Selbstbezeichnender Anarchokapitalist

Inmitten einer schweren Wirtschaftskrise verspricht der selbst ernannte "Anarchokapitalist" Milei eine radikale Kehrtwende: Er will den US-Dollar als gesetzliches Zahlungsmittel einführen, die Zentralbank sowie viele Ministerien abschaffen und die Sozialausgaben kürzen. Regierungskandidat Massa stand hingegen für die bisherige Politik mit massiven Eingriffen des Staates in die Wirtschaft und umfangreichen Sozialprogrammen.

"Niemand mit so extremen Ansichten in Wirtschaftsfragen ist je zum Präsidenten eines südamerikanischen Landes gewählt worden", sagte der Ökonom Mark Weisbrot vom US-Forschungsinstitut Center for Economic and Policy Research. "Er erkennt kaum eine legitime Rolle der Regierung in einigen der wichtigsten Politikbereiche an, die die meisten Menschen als notwendig für eine demokratische, humane und stabile Gesellschaft ansehen."

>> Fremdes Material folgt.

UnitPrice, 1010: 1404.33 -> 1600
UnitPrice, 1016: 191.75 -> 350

Milei profitierte vor allem von der Wut vieler Argentinier auf die Dauerkrise und das politische Establishment. Mit zerzaustem Haar und laufender Kettensäge wetterte er bei Wahlkampfveranstaltungen gegen die von ihm verhasste politische "Kaste". Der Exzentriker lebt mit fünf geklonten riesigen Mastiffs zusammen, die er nach liberalen Ökonomen wie Milton Friedman und Robert Lucas benannt hat.

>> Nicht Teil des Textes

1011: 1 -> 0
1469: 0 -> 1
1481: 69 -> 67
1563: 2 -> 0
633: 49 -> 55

Glaub nicht an den Klimawandel

Das Enfant terrible der argentinischen Politik will außerdem den Waffenbesitz liberalisieren, ist gegen das Recht auf Abtreibung, glaubt nicht an den menschengemachten Klimawandel und schimpft den argentinischen Papst Franziskus einen Kommunisten. Zwar bedient er sich wie der ehemalige US-Präsident Donald Trump und der frühere brasilianische Staatschef Jair Bolsonaro einer Anti-System-Rhetorik, allerdings verzichtet er im Gegensatz zu seinen Vorbildern auf rechtsradikale Ausfälle und befürwortet etwa die gleichgeschlechtliche Ehe.

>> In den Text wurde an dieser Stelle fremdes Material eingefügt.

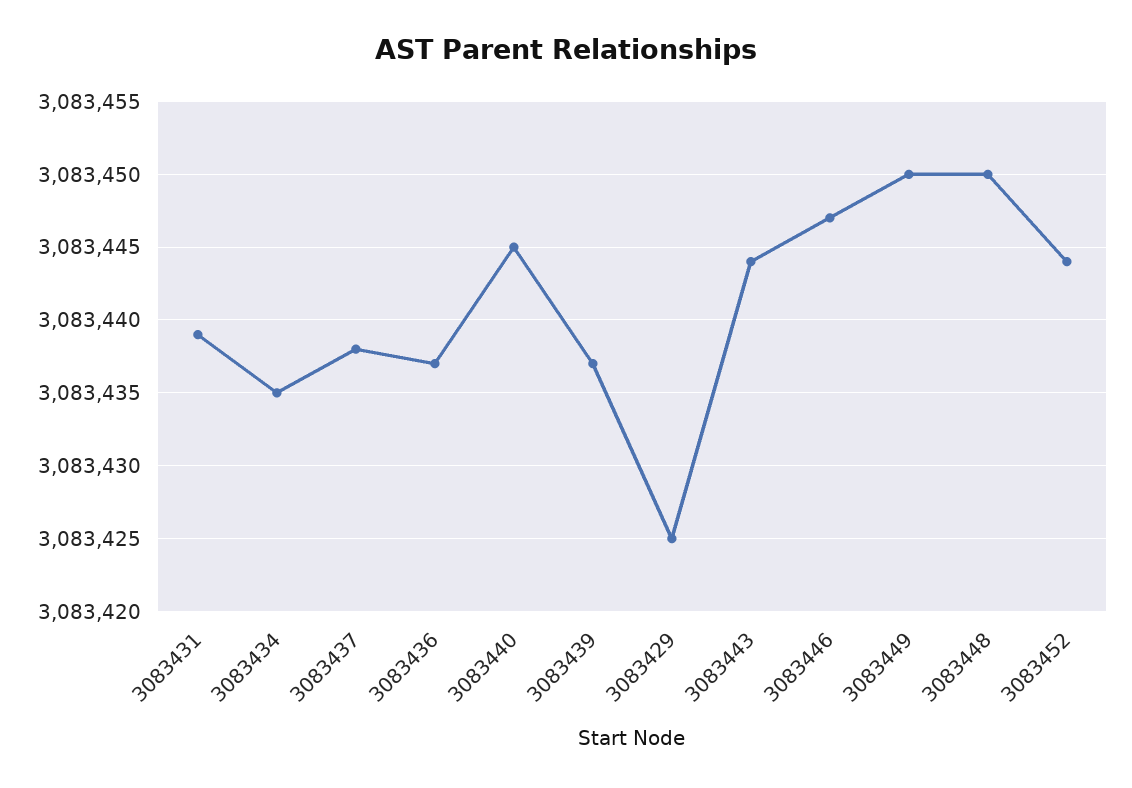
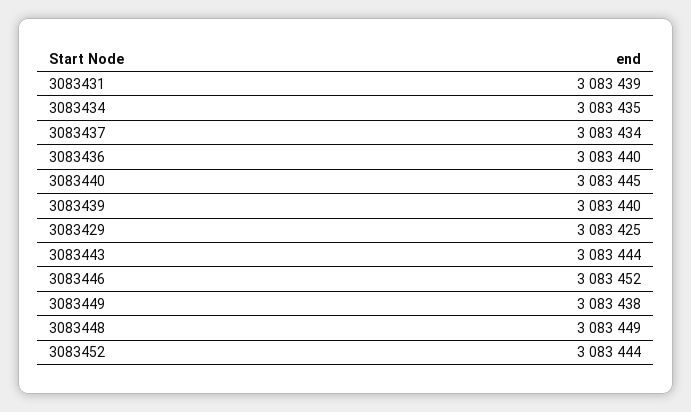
3083437: 3083438 -> 3083434
3083436: 3083437 -> 3083440
3083439: 3083437 -> 3083440
3083446: 3083447 -> 3083452
3083449: 3083450 -> 3083438
3083448: 3083450 -> 3083449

Seine künftige Vizepräsidentin Victoria Villarruel hingegen bedient das konservative Klientel, pflegt Kontakte zu rechten Gruppierungen auf der ganzen Welt und provoziert immer wieder mit Äußerungen über die Militärjunta (1976-1983). Die Tochter eines Offiziers zieht die von Menschenrechtsorganisationen auf 30.000 geschätzte Zahl der Todesopfer bei Regierungsgegnern, linken Aktivisten, Gewerkschaftern und Studenten während der Diktatur in Zweifel und pocht ihrerseits auf mehr Anerkennung für die Opfer linker Guerillagruppen.

Die zweitgrößte Volkswirtschaft Südamerikas steckt in einer tiefen Wirtschaftskrise. Die Inflationsrate liegt bei über 140 Prozent, rund 40 Prozent der Menschen in dem einst reichen Land leben unterhalb der Armutsgrenze. Argentinien leidet unter einem aufgeblähten Staatsapparat, geringer Produktivität der Industrie und einer großen Schattenwirtschaft, die dem Staat viele Steuereinnahmen entzieht. Die Landeswährung Peso verliert gegenüber dem US-Dollar immer weiter an Wert, der Schuldenberg wächst ständig.